General Motors recently announced it’ll stop funding Cruise, its robotaxi division. The project has cost the company more than $10 billion since it acquired it in 2016. GM’s decision marks the end of an era in the development of self-driving cars. However, Cruise is said to be exploring a different approach moving forward.
Why it matters. GM’s decision to no longer fund the Cruise service represents a turning point in the autonomous car race. In a sector where economic viability is beginning to outweigh technological development, the company can no longer afford to incur losses continuously.
Key figures:
- Cruise lost $3.48 billion in 2023 alone.
- GM will save $1 billion annually after shutting the project down.
- GM employed 3,800 people at its peak before last year’s layoffs.
Context. GM announced the decision to the Cruise employees via a Slack message. Importantly, it follows a serious car accident in San Francisco in October 2023, when a Cruise robotaxi dragged a woman for 65 feet after she’d been hit by another vehicle. The crash caused her serious injuries and resulted in a million-dollar settlement as compensation.
The incident hurt Cruise’s reputation and increased public distrust of its robotaxi service. Additionally, it led to the suspension of its operating license and significant costs to reinstate its vehicles on the streets. This may have been the first nail in the coffin for the division.

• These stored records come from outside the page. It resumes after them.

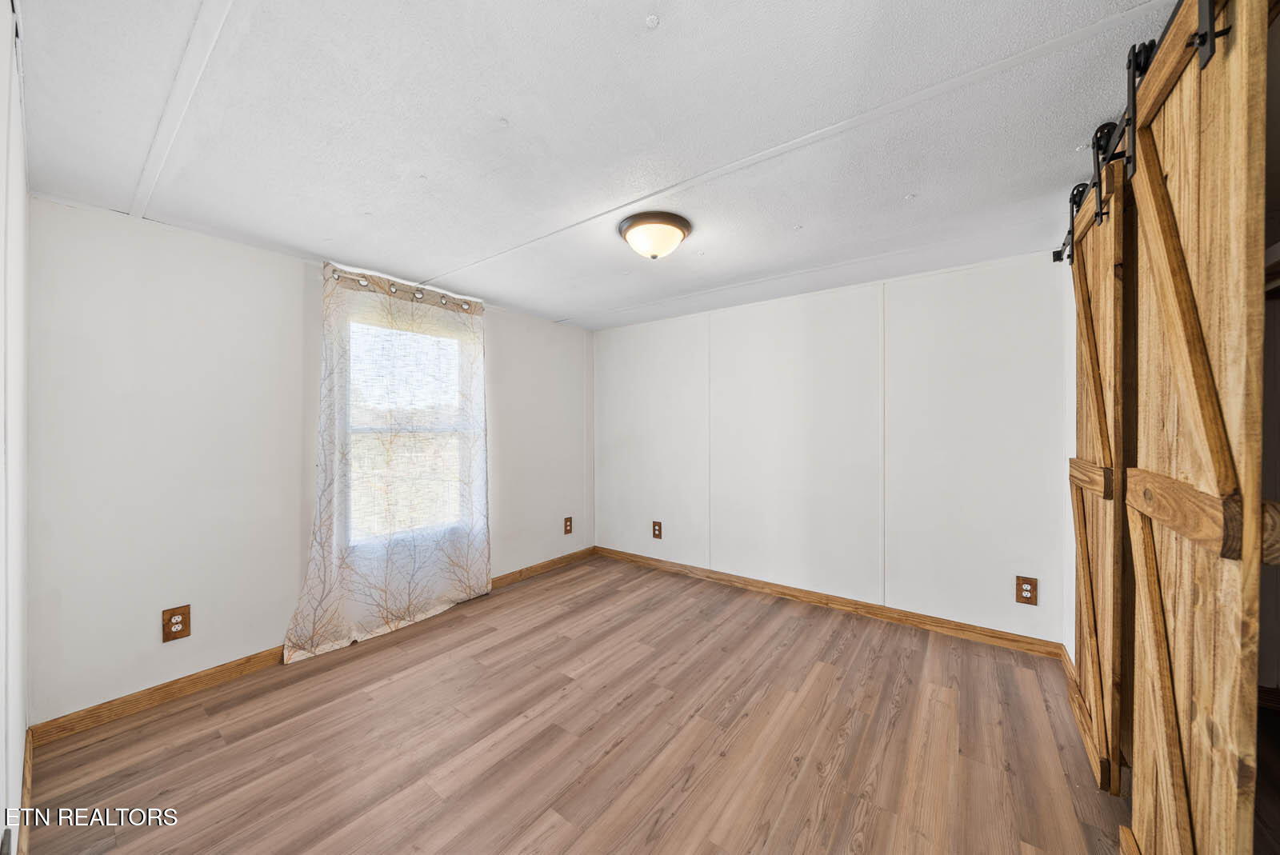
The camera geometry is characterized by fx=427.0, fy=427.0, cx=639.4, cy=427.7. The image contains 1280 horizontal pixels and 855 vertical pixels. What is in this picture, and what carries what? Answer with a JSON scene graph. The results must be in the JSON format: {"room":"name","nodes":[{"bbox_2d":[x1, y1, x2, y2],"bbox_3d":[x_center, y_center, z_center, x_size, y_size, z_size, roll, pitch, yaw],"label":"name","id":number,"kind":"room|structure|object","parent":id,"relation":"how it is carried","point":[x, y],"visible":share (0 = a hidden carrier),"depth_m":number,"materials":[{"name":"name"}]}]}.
{"room":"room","nodes":[
{"label":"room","id":0,"kind":"room"},
{"bbox_2d":[0,0,29,854],"bbox_3d":[-1.053,0.144,0.583,3.458,2.384,0.125,0,0,37],"label":"near left wall","id":1,"kind":"structure","parent":0,"point":[18,746],"depth_m":1.15,"materials":[{"name":"white paint"}]},
{"bbox_2d":[16,727,33,854],"bbox_3d":[-1.351,1.281,0.898,2.922,0.100,0.016,0,0,37],"label":"baseboard","id":2,"kind":"structure","parent":1,"relation":"attached to","point":[29,764],"depth_m":1.44,"materials":[{"name":"brown wood"}]},
{"bbox_2d":[21,195,591,728],"bbox_3d":[-1.589,0.160,3.175,0.147,2.347,3.666,0,0,37],"label":"window wall","id":3,"kind":"structure","parent":0,"point":[114,682],"depth_m":2.16,"materials":[{"name":"white paint"}]},
{"bbox_2d":[161,604,191,642],"bbox_3d":[-2.310,0.976,2.127,0.009,0.157,0.093,0,0,37],"label":"wall socket","id":4,"kind":"object","parent":3,"relation":"attached to","point":[184,629],"visible":0.99,"depth_m":2.12,"materials":[{"name":"brown wood"}]},
{"bbox_2d":[29,546,591,745],"bbox_3d":[-1.505,1.295,3.152,0.015,0.093,3.489,0,0,37],"label":"baseboard","id":5,"kind":"structure","parent":3,"relation":"attached to","point":[166,686],"depth_m":2.14,"materials":[{"name":"brown wood"}]},
{"bbox_2d":[324,265,483,314],"bbox_3d":[-1.575,-0.913,2.949,0.138,0.084,1.081,0,0,37],"label":"curtain rod","id":6,"kind":"object","parent":3,"relation":"attached to","point":[334,270],"visible":0.65,"depth_m":2.84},
{"bbox_2d":[284,262,491,663],"bbox_3d":[-1.540,0.181,2.885,0.132,2.325,1.276,0,0,37],"label":"curtain","id":7,"kind":"object","parent":6,"relation":"hanging from","point":[392,567],"visible":0.97,"depth_m":2.80,"materials":[{"name":"fabric"}]},
{"bbox_2d":[344,314,471,544],"bbox_3d":[-1.637,0.036,3.045,0.102,1.517,0.920,0,0,37],"label":"window","id":8,"kind":"structure","parent":3,"relation":"in","point":[426,427],"depth_m":3.05,"materials":[{"name":"white"}]},
{"bbox_2d":[563,516,572,534],"bbox_3d":[-0.706,0.966,4.211,0.012,0.162,0.094,0,0,37],"label":"wall socket","id":9,"kind":"object","parent":3,"relation":"attached to","point":[567,522],"visible":0.99,"depth_m":4.20,"materials":[{"name":"brown wood"}]},
{"bbox_2d":[16,552,1129,854],"bbox_3d":[0.192,1.382,1.759,4.434,0.102,4.070,0,0,37],"label":"floor","id":10,"kind":"structure","parent":0,"point":[619,749],"depth_m":1.80,"materials":[{"name":"brown wood"}]},
{"bbox_2d":[13,0,1175,331],"bbox_3d":[0.034,-1.069,1.937,4.390,0.110,3.980,0,0,37],"label":"ceiling","id":11,"kind":"structure","parent":0,"point":[640,14],"depth_m":1.45,"materials":[{"name":"white paint"}]},
{"bbox_2d":[616,210,691,259],"bbox_3d":[0.072,-0.943,2.186,0.373,0.161,0.371,0,0,37],"label":"ceiling light","id":12,"kind":"object","parent":11,"relation":"attached to","point":[630,228],"visible":0.99,"depth_m":2.09,"materials":[{"name":"white glass"}]},
{"bbox_2d":[594,248,1067,648],"bbox_3d":[1.038,0.139,3.496,3.795,2.366,0.134,0,0,37],"label":"back wall","id":13,"kind":"structure","parent":0,"point":[993,325],"depth_m":3.00,"materials":[{"name":"white paint"}]},
{"bbox_2d":[651,520,663,538],"bbox_3d":[0.162,0.972,4.049,0.096,0.164,0.010,0,0,37],"label":"wall socket","id":14,"kind":"object","parent":13,"relation":"attached to","point":[657,534],"visible":0.99,"depth_m":4.04,"materials":[{"name":"brown wood"}]},
{"bbox_2d":[596,545,1063,658],"bbox_3d":[0.998,1.276,3.446,3.543,0.095,0.015,0,0,37],"label":"baseboard","id":15,"kind":"structure","parent":13,"relation":"attached to","point":[966,626],"depth_m":3.01,"materials":[{"name":"brown wood"}]},
{"bbox_2d":[1015,575,1038,605],"bbox_3d":[2.279,0.959,2.515,0.093,0.155,0.009,0,0,37],"label":"wall socket","id":16,"kind":"object","parent":13,"relation":"attached to","point":[1026,597],"visible":0.99,"depth_m":2.51,"materials":[{"name":"brown wood"}]},
{"bbox_2d":[1061,248,1076,665],"bbox_3d":[1.759,0.133,1.459,0.125,2.412,2.501,0,0,37],"label":"right wall","id":17,"kind":"structure","parent":0,"point":[1070,637],"depth_m":2.31,"materials":[{"name":"white paint"}]},
{"bbox_2d":[1060,645,1100,779],"bbox_3d":[2.067,1.271,1.991,0.016,0.098,1.236,0,0,37],"label":"baseboard","id":18,"kind":"structure","parent":17,"relation":"attached to","point":[1070,671],"depth_m":2.11,"materials":[{"name":"brown wood"}]},
{"bbox_2d":[1051,0,1223,265],"bbox_3d":[1.407,-0.920,1.197,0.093,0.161,2.844,0,0,37],"label":"barn door rail","id":19,"kind":"object","parent":17,"relation":"attached to","point":[1058,253],"visible":0.64,"depth_m":1.25,"materials":[{"name":"black metal"}]},
{"bbox_2d":[1068,140,1128,795],"bbox_3d":[1.870,0.132,1.794,0.082,2.287,0.940,0,0,37],"label":"barn door","id":20,"kind":"structure","parent":19,"relation":"hanging from","point":[1083,375],"depth_m":1.56,"materials":[{"name":"brown wood"}]},
{"bbox_2d":[1119,0,1271,854],"bbox_3d":[1.318,0.172,1.074,0.074,2.303,0.857,0,0,37],"label":"barn door","id":21,"kind":"structure","parent":19,"relation":"hanging from","point":[1241,101],"depth_m":0.91,"materials":[{"name":"brown wood"}]}
]}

Overview. The autonomous cab market, which is still unprofitable, has become very competitive:
- Waymo is successfully operating in several U.S. territories and recently announced plans to expand into a new city: Miami.
- Tesla announced its own autonomous service a few months ago, with plans to begin operations in 2025. The company believes it has a competitive advantage over its rivals.
- Chinese companies are making rapid advancements in the sector.
New direction. GM is refocusing its efforts on developing autonomous driving technology specifically for private cars. To achieve this, it’ll capitalize on its Super Cruise system, which is already available in more than 20 models.
Cruise’s response. “GM are a bunch of dummies,” Kyle Vogt, Cruise’s co-founder and former CEO, shared in an X post in response to the recent announcement. Vogt resigned as CEO more than a year ago, shortly after the car accident.
According to The New York Times, GM CEO Mary Barra defended the company’s decision in a call with Wall Street analysts on Tuesday. “You have to understand the cost of running a robotaxi fleet, which is not our core business and is very expensive,” she said.
In depth. GM’s decision reflects a broader trend in the industry. Traditional automakers must strive to keep pace with the technological revolution impacting the automotive sector. However, they also face significant financial pressures and intense competition.